EXERCISE AIM = When you reach a picture, skip it, and retype every line below exactly.

RECORDS FOR THIS TASK =
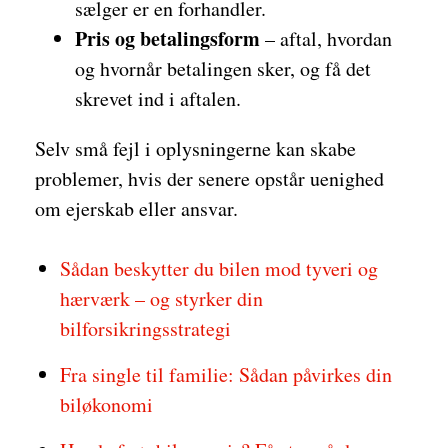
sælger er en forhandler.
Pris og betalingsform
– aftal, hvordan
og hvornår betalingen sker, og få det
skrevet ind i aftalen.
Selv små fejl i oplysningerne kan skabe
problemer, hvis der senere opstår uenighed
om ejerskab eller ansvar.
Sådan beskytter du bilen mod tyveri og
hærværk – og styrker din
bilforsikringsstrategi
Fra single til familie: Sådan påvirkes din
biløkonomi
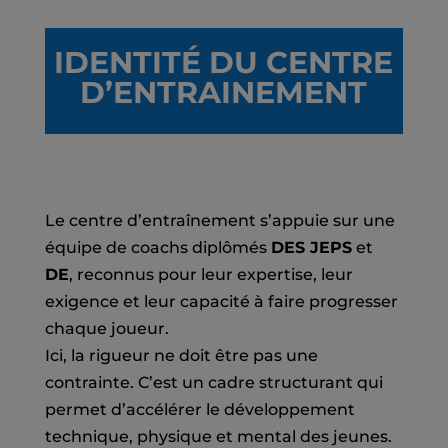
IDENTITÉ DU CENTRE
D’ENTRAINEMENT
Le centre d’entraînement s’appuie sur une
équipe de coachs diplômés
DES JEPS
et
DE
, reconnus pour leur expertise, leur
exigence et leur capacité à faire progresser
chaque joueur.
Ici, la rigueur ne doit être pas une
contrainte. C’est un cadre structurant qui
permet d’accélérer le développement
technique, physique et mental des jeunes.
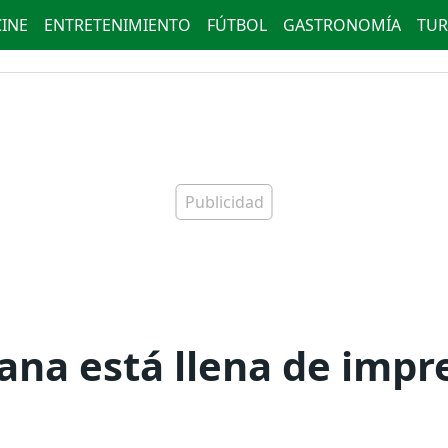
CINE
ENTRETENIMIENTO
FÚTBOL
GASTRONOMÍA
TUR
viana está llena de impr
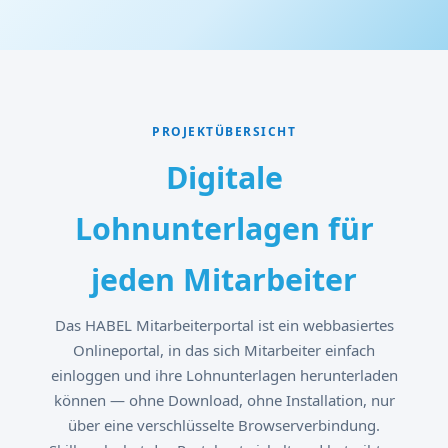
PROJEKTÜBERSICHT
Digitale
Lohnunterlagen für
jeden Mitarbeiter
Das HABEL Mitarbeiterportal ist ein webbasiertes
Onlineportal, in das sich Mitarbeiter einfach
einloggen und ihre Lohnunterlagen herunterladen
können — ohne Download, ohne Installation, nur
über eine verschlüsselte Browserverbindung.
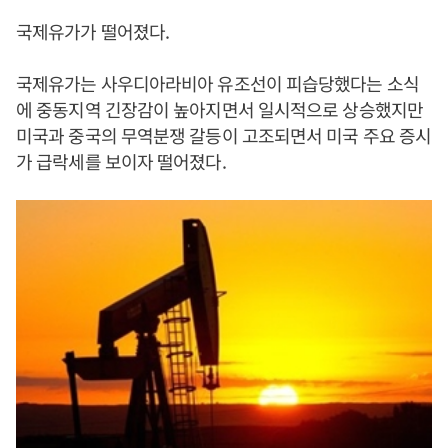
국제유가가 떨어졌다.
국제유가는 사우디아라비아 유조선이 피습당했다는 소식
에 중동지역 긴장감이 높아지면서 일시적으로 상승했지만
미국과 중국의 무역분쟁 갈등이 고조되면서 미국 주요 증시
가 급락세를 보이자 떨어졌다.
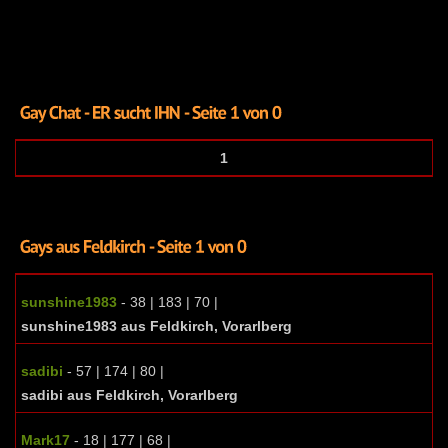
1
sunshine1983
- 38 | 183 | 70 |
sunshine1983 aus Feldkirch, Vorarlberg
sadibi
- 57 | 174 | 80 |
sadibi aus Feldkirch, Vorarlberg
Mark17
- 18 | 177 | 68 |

EXERCISE SOLUTION =
sælger er en forhandler.
Pris og betalingsform
– aftal, hvordan
og hvornår betalingen sker, og få det
skrevet ind i aftalen.
Selv små fejl i oplysningerne kan skabe
problemer, hvis der senere opstår uenighed
om ejerskab eller ansvar.
Sådan beskytter du bilen mod tyveri og
hærværk – og styrker din
bilforsikringsstrategi
Fra single til familie: Sådan påvirkes din
biløkonomi
IDENTITÉ DU CENTRE
D’ENTRAINEMENT
Le centre d’entraînement s’appuie sur une
équipe de coachs diplômés
DES JEPS
et
DE
, reconnus pour leur expertise, leur
exigence et leur capacité à faire progresser
chaque joueur.
Ici, la rigueur ne doit être pas une
contrainte. C’est un cadre structurant qui
permet d’accélérer le développement
technique, physique et mental des jeunes.
CINE
ENTRETENIMIENTO
FÚTBOL
GASTRONOMÍA
TUR
viana está llena de impr
PROJEKTÜBERSICHT
Digitale
Lohnunterlagen für
jeden Mitarbeiter
Das HABEL Mitarbeiterportal ist ein webbasiertes
Onlineportal, in das sich Mitarbeiter einfach
einloggen und ihre Lohnunterlagen herunterladen
können — ohne Download, ohne Installation, nur
über eine verschlüsselte Browserverbindung.
국제유가가 떨어졌다.
국제유가는 사우디아라비아 유조선이 피습당했다는 소식
에 중동지역 긴장감이 높아지면서 일시적으로 상승했지만
미국과 중국의 무역분쟁 갈등이 고조되면서 미국 주요 증시
가 급락세를 보이자 떨어졌다.
1
sunshine1983
- 38 | 183 | 70 |
sunshine1983 aus Feldkirch, Vorarlberg
sadibi
- 57 | 174 | 80 |
sadibi aus Feldkirch, Vorarlberg
Mark17
- 18 | 177 | 68 |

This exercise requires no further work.